- Born: Marc Badain 1970 or 1971 (age 55–56) Rochester, New York
- Education: University of California, Berkeley Haas School of Business (MBA)
- Occupation: Businessman
- Known for: Former President of the Las Vegas Raiders

= Marc Badain =

American executive (born 1970/71)

Marc Badain (born 1970 or 1971) is an American businessman and executive. He is currently president of the Athletics of Major League Baseball. Previously, he was the president of the Las Vegas Raiders of the National Football League (NFL) from 2013 until his resignation on July 19, 2021 and Oak View Group's Las Vegas sports & entertainment venues from 2022 until 2025. He previously was the Raiders chief financial officer.

==Professional career==
===Oakland / Las Vegas Raiders===
Beginning with the team as a summer intern for the then Los Angeles Raiders in 1991. Badain attended University of California, Berkeley Haas School of Business, graduating in 2001 with an MBA. Badain rose through the ranks eventually becoming the chief financial officer for the team and an assistant to previous CEO Amy Trask in 2006. After the resignation of Trask in 2013, Badain became the interim president of the team. In 2015, Raiders owner Mark Davis promoted him to the permanent role of president, making the announcement in the same press conference that Jack Del Rio was announced as head coach.
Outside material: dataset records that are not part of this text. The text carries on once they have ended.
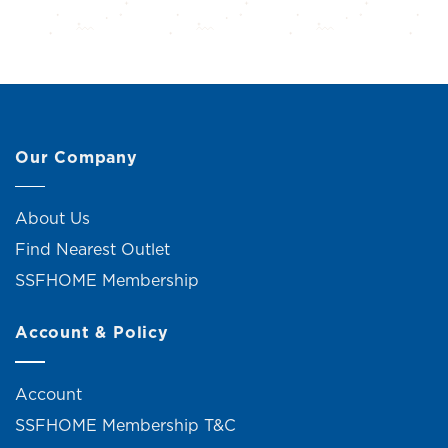
Our Company
About Us
Find Nearest Outlet
SSFHOME Membership
Account & Policy
Account
SSFHOME Membership T&C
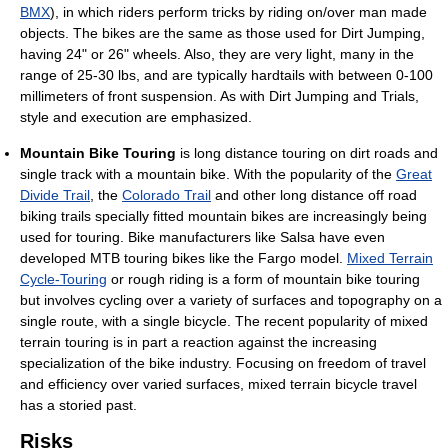
BMX
), in which riders perform tricks by riding on/over man made
objects. The bikes are the same as those used for Dirt Jumping,
having 24" or 26" wheels. Also, they are very light, many in the
range of 25-30 lbs, and are typically hardtails with between 0-100
millimeters of front suspension. As with Dirt Jumping and Trials,
style and execution are emphasized.
Mountain Bike Touring
is long distance touring on dirt roads and
single track with a mountain bike. With the popularity of the
Great
Divide Trail
, the
Colorado Trail
and other long distance off road
biking trails specially fitted mountain bikes are increasingly being
used for touring. Bike manufacturers like Salsa have even
developed MTB touring bikes like the Fargo model.
Mixed Terrain
Cycle-Touring
or rough riding is a form of mountain bike touring
but involves cycling over a variety of surfaces and topography on a
single route, with a single bicycle. The recent popularity of mixed
terrain touring is in part a reaction against the increasing
specialization of the bike industry. Focusing on freedom of travel
and efficiency over varied surfaces, mixed terrain bicycle travel
has a storied past.
Risks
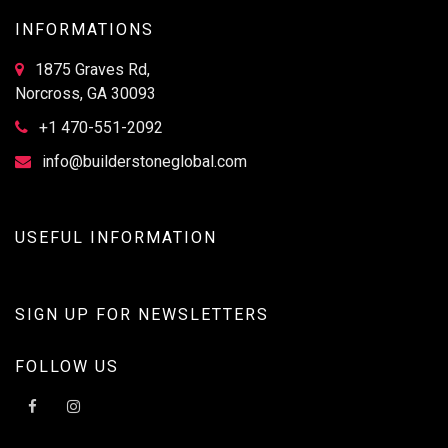
INFORMATIONS
1875 Graves Rd,
Norcross, GA 30093
+1 470-551-2092
info@builderstoneglobal.com
USEFUL INFORMATION
SIGN UP FOR NEWSLETTERS
FOLLOW US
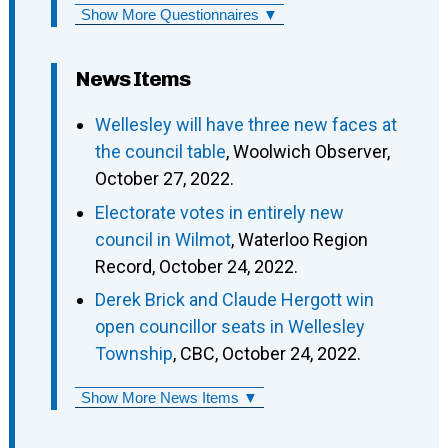
Show More Questionnaires ▼
News Items
Wellesley will have three new faces at
the council table
, Woolwich Observer,
October 27, 2022.
Electorate votes in entirely new
council in Wilmot
, Waterloo Region
Record, October 24, 2022.
Derek Brick and Claude Hergott win
open councillor seats in Wellesley
Township
, CBC, October 24, 2022.
Show More News Items ▼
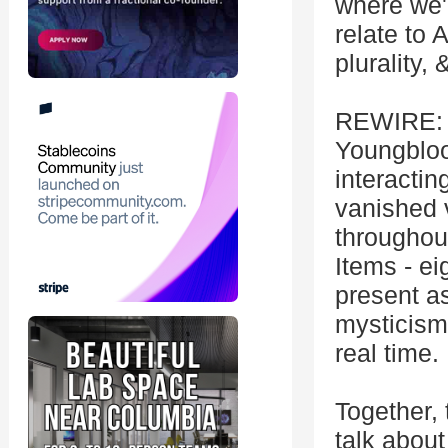
where we'l
relate to 
plurality, 
REWIRE: A
Youngbloo
interactin
vanished 
throughout
Items - ei
present as
mysticism
real time.
Together, 
talk about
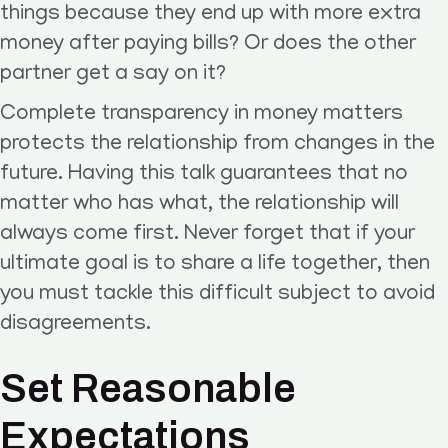
things because they end up with more extra
money after paying bills? Or does the other
partner get a say on it?
Complete transparency in money matters
protects the relationship from changes in the
future. Having this talk guarantees that no
matter who has what, the relationship will
always come first. Never forget that if your
ultimate goal is to share a life together, then
you must tackle this difficult subject to avoid
disagreements.
Set Reasonable
Expectations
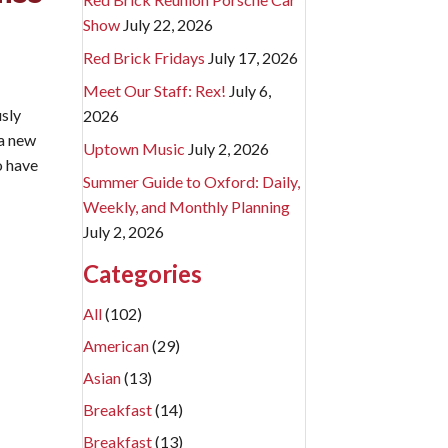
Show
July 22, 2026
Red Brick Fridays
July 17, 2026
Meet Our Staff: Rex!
July 6,
sly
2026
 a new
Uptown Music
July 2, 2026
o have
Summer Guide to Oxford: Daily,
Weekly, and Monthly Planning
e Murals.
July 2, 2026
Categories
All
(102)
American
(29)
Asian
(13)
Breakfast
(14)
Breakfast
(13)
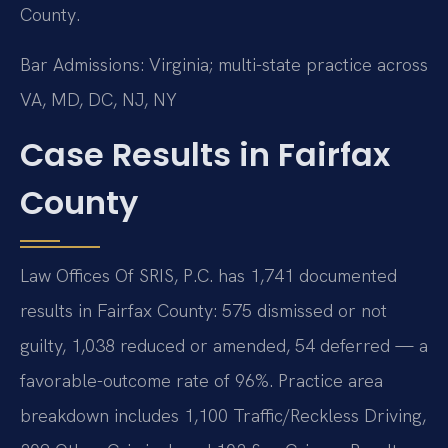
County.
Bar Admissions: Virginia; multi-state practice across
VA, MD, DC, NJ, NY
Case Results in Fairfax
County
Law Offices Of SRIS, P.C. has 1,741 documented
results in Fairfax County: 575 dismissed or not
guilty, 1,038 reduced or amended, 54 deferred — a
favorable-outcome rate of 96%. Practice area
breakdown includes 1,100 Traffic/Reckless Driving,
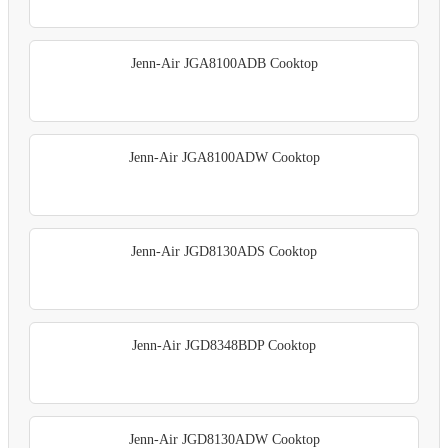
Jenn-Air JGA8100ADB Cooktop
Jenn-Air JGA8100ADW Cooktop
Jenn-Air JGD8130ADS Cooktop
Jenn-Air JGD8348BDP Cooktop
Jenn-Air JGD8130ADW Cooktop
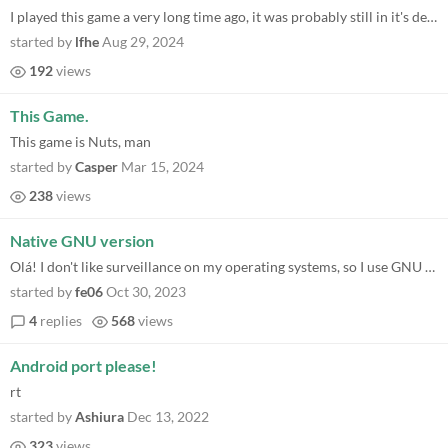
I played this game a very long time ago, it was probably still in it's demo phase. I was a young teen, had a very bad co...
started by
lfhe
Aug 29, 2024
192
views
This Game.
This game is Nuts, man
started by
Casper
Mar 15, 2024
238
views
Native GNU version
Olá! I don't like surveillance on my operating systems, so I use GNU on all of my computers. I also value my liberty to...
started by
fe06
Oct 30, 2023
4
replies
568
views
Android port please!
rt
started by
Ashiura
Dec 13, 2022
323
views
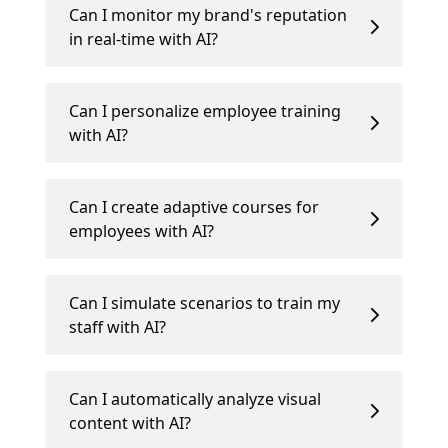
Can I monitor my brand's reputation
in real-time with AI?
Can I personalize employee training
with AI?
Can I create adaptive courses for
employees with AI?
Can I simulate scenarios to train my
staff with AI?
Can I automatically analyze visual
content with AI?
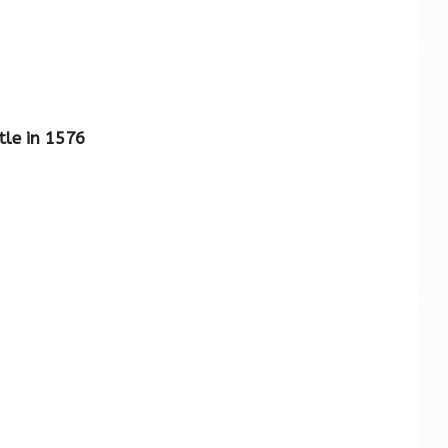
tle in 1576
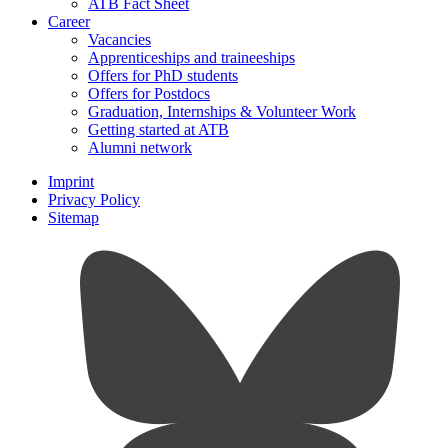
ATB Fact Sheet
Career
Vacancies
Apprenticeships and traineeships
Offers for PhD students
Offers for Postdocs
Graduation, Internships & Volunteer Work
Getting started at ATB
Alumni network
Imprint
Privacy Policy
Sitemap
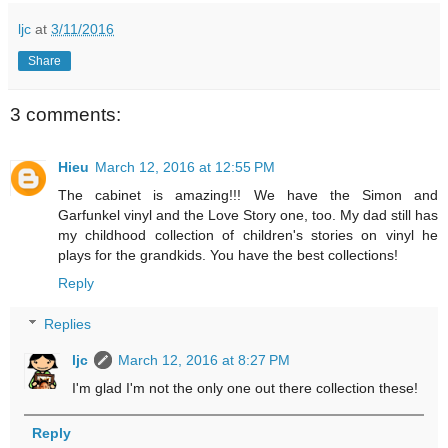
ljc
at
3/11/2016
Share
3 comments:
Hieu
March 12, 2016 at 12:55 PM
The cabinet is amazing!!! We have the Simon and
Garfunkel vinyl and the Love Story one, too. My dad still has
my childhood collection of children's stories on vinyl he
plays for the grandkids. You have the best collections!
Reply
Replies
ljc
March 12, 2016 at 8:27 PM
I'm glad I'm not the only one out there collection these!
Reply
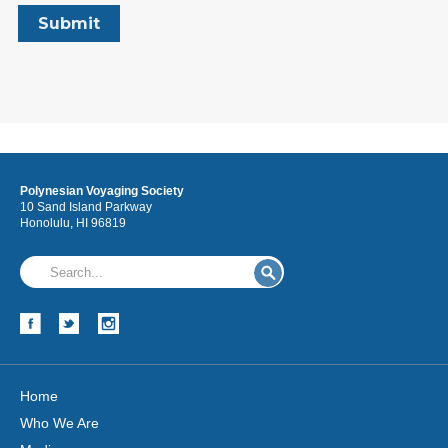
Polynesian Voyaging Society
10 Sand Island Parkway
Honolulu, HI 96819
Home
Who We Are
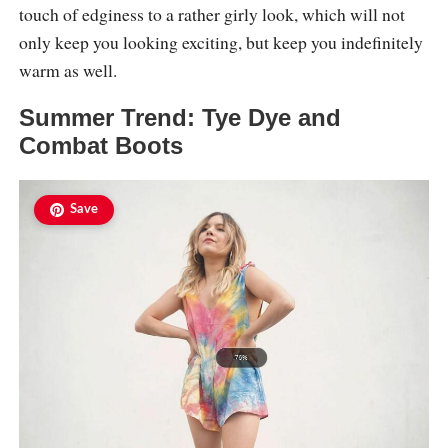
touch of edginess to a rather girly look, which will not
only keep you looking exciting, but keep you indefinitely
warm as well.
Summer Trend: Tye Dye and
Combat Boots
Save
One of Badain's major tasks upon assuming the position of president was to help secure a new stadium for the team to replace the Oakland–Alameda County Coliseum in Oakland. He was seen as instrumental to securing the team's new stadium in Las Vegas, Nevada.

On July 19, 2021, Badain resigned his role as president of the team. In a statement Badain said that after completing the move to Las Vegas and finishing Allegiant Stadium it was time to move on to other endeavors after 30 years in the Raiders organization.

===Oak View Group===
In June 2022, it was announced he had been hired by Oak View Group to serve as president of their Las Vegas venue division which is planning on building a hotel and casino and a venue capable of hosting a National Basketball Association (NBA) expansion team.

===Athletics===
On March 3, 2025, Badain was announced as President of the Athletics of Major League Baseball, succeeding Dave Kaval.